ARETHA FRANKLYN SOUL 69

   Em 1969, no auge do movimento hippie, quando até o povo da soul music misturava sua música com som freak, Aretha, a maior cantora negra, mas não a de maior sucesso, essa era Diana Ross, lança Soul 69. E fazendo isso vai contra tudo o que se fazia no Pop de então.
   Acompanhada por músicos que tocavam com Miles Davis, e outros que tocaram com John Coltrane e Charles Mingus, ela canta aqui canções de jazz-blues, com big band e arranjos jazzísticos. Ela é produzida pelos cobras da gravadora Atlantic, a mesma de Ray Charles, a gravadora que criou a black music moderna: Tom Dowd, Jerry Wexler ( o boss ) e Arif Mardin. Vamos ouvir o disco então ( que vendeu bem, chegando ao segundo lugar em abril de 69 ):
   O som é redondo, viril, com destaque para a bateria, sempre em estilo jazz, Grady Tate, um cara que fez discos com Oscar Peterson, Mingus, Sonny Rollins. Pulsa, como pulsa o baixo de Ron Carter, ele mesmo, o homem de Miles. Os metais são ao estilo Sinatra, irrompem para dar mais gás, mais ritmo, mais fogo à coisa. E temos a voz de Aretha.
  Sim, ela é  a melhor cantora de soul da história, uma voz que estala nos ouvidos e bota fogo em tudo que canta. Respect é o Kilimanjaro do Pop feminino. Mas...a gente percebe que jazz...bom, jazz é outro mundo né meu nego...
  Ella Fitzgerald. Ouço o disco, que é excelente, e noto o quanto Ella é grande. E Sinatra também. O jazz revela cada canto do canto, até a respiração aparece, e Aretha não erra, mas também não chega lá. A dicção, o fôlego, ir lá do alto até lá embaixo, mudar de tom, voltar ao ritmo depois de improvisar, Aretha nem tenta nada disso e quando quase tenta perde a confiança. Sabiamente depois deste disco ela nunca mais tentou o jazz. Deixou a coisa para Ella, a cantora que em 50 anos jamais errou, em disco ou em palco.
  Mas este é um grande disco. Te dá um prazer do cacete. Tem bossa. Tem fogo e tem negritude. É fogo na jaca. Ouça. Voce vai amar. E se voce não gosta de jazz, vai gostar. E se voce gosta de jazz, vai amar.

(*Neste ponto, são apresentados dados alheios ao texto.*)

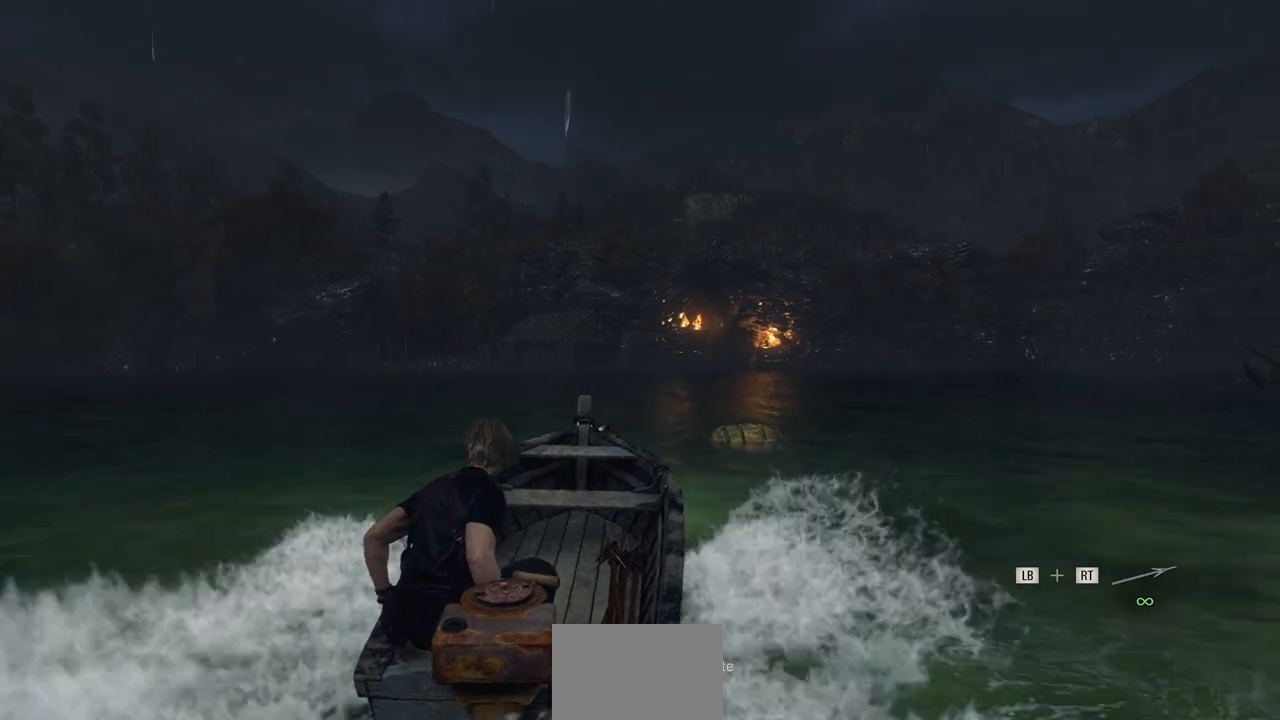
{"buttons": ["R2"], "left_stick": "right", "right_stick": "center", "events": [[150, "left_stick", "right"], [300, "left_stick", "center"], [450, "left_stick", "right"]]}
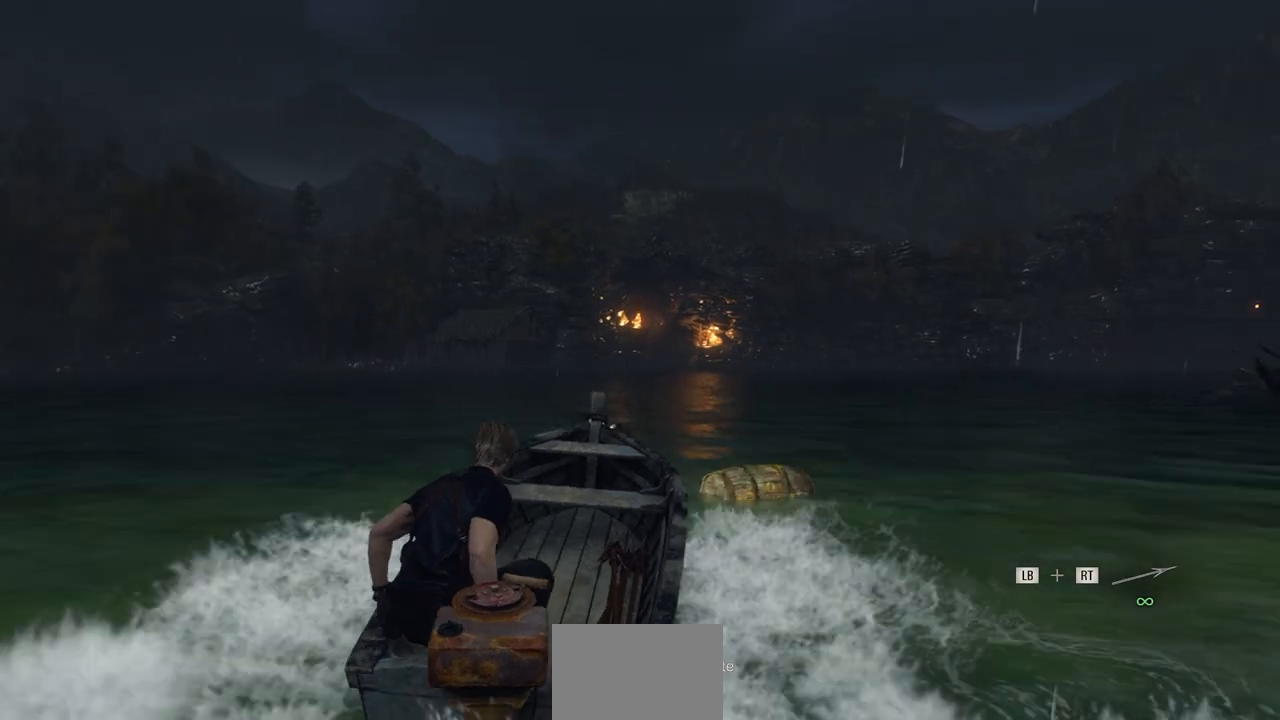
{"buttons": [], "left_stick": "right", "right_stick": "center", "events": [[33, "R1", "down"], [150, "R1", "up"], [183, "R2", "up"]]}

VINIL. A ARTE DE FAZER DISCOS. - MIKE EVANS.

   Saiu agora este bonito livro, pela Publifolha. Evans começa falando da invenção do som gravado, ainda em cilindro, depois a criação da bolacha de acetato. No começo, discos de 3 minutos apenas, a 75 rotações por minutos. E em 1948 a grande revolução com a criação do LP como o conhecemos. Toda essa parte é a mais interessante do livro. Fotos de discos históricos, dos primeiros a vender bem, das capas mais bonitas ou criativas.
  Interessante notar que até os anos de 1990, toda mudança tecnológica tinha por alvo favorecer a música erudita. Para se ouvir uma sinfonia em 1945, por exemplo, era preciso ouvir oito discos. Vinte minutos em oito discos. Uma ópera completa usava cerca de 25 discos. Quando o LP é inventado, pela CBS, é a música clássica que se beneficia a princípio. Todo o catálogo da CBS, e depois da Decca, da RCA, da Philips, são vertidos para LP e são esses os discos que mais vendem. Entre 1949-1959, de cada 100 novos discos lançados, 60 eram títulos eruditos. Eu observei em 1995 críticos reclamando que os novos títulos de eruditos começavam a cair, pois na popularização do CD, entre 1987-1993, eram lançados milhares de discos de música clássica por ano. O CD, como antes com o LP, era uma nova mídia perfeita para óperas e sinfonias.
  Com o download isso acabou. Esse meio, que faz com que as pessoas mal suportem 10 minutos de música ininterrupta, sepultou o disco clássico. Foi a primeira invenção a não favorecer a música de Bach, Brahms ou Berlioz.
  Evans lança bela tese sobre a vantagem do LP. Além da beleza da arte gráfica, dos encartes, há a deliciosa sensação de "ser dono da música". On Line, voce escuta um disco. No LP voce o compra, é seu e só seu. Fisicamente presente. Pra sempre.
  O resto do livro, que fala da história das grandes gravadoras ( Motown, Island, Factory, Chess, Verve, Blue Note...estranho ele pular a Virgin, Decca, Atlantic, Stax, Casablanca, Sub Pop ), as grandes capas, não é tão bom. Talvez porque são histórias que eu conheça muito bem...
  De qualquer modo é um belo livro e que se favorece muito da internet. Pois apesar de o LP ser bem melhor, na NET podemos ouvir todos os sons citados. Então, vamos à eles...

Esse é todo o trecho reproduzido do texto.